Retrospective reviews of patients presenting to the emergency department with AECOPD show a clear benefit in the group treated with corticosteroids. Faster improvement of pulmonary function tests utilizing parenteral corticosteroids during acute exacerbations of COPD has been reported. The results of the Systemic Corticosteroids in COPD Exacerbation (SCCOPE) clinical trial confirm this observation and the investigators also report that treatment failures and length of hospital stay are reduced. Short-term use of corticosteroids has been generally advocated in acute exacerbations, although it is only recently that this has been supported by randomized clinical trials. A short course (2 weeks) of prednisone results in a more rapid improvement in FEV1, reduced rate of deterioration and shortened hospital stay; it also prevents relapses. The optimal dose and duration are unclear, but no benefit was noted with an 8-week course compared with 2 weeks. A 2014 Cochrane review of 16 studies (and more than 1700 patients) on the use of systemic corticosteroids in AECOPD found that systemic corticosteroids significantly improved several outcomes, including decreasing treatment failure, decreasing relapse after treatment, and improving lung function, symptoms of breathlessness and blood gases.

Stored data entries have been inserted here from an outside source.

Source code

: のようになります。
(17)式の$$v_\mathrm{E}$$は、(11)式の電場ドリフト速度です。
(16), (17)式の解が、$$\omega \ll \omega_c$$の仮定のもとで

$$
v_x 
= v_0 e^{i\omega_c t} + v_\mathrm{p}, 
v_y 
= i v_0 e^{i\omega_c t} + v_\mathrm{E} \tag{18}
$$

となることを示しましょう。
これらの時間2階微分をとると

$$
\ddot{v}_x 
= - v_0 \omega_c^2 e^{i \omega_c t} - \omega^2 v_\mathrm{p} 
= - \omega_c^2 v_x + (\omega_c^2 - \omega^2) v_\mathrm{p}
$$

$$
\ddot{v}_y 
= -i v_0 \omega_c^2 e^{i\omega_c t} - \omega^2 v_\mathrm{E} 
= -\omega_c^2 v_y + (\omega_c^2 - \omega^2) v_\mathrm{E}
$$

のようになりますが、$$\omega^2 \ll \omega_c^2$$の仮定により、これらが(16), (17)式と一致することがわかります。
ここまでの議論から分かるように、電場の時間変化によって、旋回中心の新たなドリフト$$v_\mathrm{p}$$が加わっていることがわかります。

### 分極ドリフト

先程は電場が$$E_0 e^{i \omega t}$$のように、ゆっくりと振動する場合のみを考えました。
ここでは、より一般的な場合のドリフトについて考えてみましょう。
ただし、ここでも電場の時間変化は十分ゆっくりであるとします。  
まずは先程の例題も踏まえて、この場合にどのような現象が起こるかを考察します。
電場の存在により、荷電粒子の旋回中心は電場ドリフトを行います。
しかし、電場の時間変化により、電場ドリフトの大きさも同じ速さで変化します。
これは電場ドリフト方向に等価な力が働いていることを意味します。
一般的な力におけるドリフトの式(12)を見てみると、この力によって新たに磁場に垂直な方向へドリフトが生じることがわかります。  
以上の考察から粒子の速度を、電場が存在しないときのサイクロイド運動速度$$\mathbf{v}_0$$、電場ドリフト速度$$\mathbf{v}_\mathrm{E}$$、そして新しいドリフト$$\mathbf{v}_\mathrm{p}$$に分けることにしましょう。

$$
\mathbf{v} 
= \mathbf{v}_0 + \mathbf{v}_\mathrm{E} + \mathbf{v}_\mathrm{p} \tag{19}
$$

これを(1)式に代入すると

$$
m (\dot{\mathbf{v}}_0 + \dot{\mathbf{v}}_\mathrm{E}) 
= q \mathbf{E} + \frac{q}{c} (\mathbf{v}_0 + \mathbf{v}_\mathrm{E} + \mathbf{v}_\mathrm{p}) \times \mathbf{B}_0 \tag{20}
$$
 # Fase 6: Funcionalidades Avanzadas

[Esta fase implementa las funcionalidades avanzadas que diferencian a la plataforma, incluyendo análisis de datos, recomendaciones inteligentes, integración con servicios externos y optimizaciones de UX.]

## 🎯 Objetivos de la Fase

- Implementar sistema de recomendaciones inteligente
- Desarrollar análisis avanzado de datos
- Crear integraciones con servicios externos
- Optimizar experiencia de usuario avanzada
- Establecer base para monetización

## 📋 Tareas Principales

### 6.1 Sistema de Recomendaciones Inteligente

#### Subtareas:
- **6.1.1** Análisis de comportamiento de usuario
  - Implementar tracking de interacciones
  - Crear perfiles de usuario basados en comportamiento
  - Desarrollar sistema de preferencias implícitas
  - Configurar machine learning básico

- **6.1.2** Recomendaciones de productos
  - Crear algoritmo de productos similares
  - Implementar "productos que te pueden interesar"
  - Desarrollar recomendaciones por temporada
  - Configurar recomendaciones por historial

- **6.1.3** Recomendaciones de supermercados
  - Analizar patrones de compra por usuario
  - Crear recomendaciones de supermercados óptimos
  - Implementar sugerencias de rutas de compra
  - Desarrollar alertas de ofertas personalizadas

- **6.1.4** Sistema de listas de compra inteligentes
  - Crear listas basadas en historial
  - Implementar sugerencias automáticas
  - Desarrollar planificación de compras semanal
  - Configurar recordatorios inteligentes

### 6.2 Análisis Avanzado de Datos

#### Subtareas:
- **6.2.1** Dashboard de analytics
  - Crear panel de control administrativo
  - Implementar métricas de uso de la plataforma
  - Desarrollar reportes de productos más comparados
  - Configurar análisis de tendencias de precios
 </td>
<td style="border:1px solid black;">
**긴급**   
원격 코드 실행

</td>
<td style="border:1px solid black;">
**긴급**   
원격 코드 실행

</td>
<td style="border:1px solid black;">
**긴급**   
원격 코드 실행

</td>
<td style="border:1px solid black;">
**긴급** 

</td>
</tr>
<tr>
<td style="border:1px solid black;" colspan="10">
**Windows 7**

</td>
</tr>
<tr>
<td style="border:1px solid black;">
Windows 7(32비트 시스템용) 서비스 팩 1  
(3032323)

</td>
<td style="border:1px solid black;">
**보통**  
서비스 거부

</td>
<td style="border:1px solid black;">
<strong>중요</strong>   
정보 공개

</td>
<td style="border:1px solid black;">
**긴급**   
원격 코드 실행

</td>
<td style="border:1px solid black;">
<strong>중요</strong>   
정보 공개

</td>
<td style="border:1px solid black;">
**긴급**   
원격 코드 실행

Noninvasive mechanical ventilation should be considered for patients with an AECOPD demonstrating hypercapnic respiratory failure despite initial therapy with bronchodilators. Outcomes are improved if this therapy is delivered in units that provide adequate cardiopulmonary monitoring in the intensive care unit. Noninvasive mechanical ventilation is not helpful in patients with milder exacerbations (pH >7.35) or in those with very severe exacerbations (pH <7.20), somnolence, or excessive secretions. For patients who demonstrate progressive deterioration despite aggressive medical measures, intubation and mechanical ventilation may be lifesaving.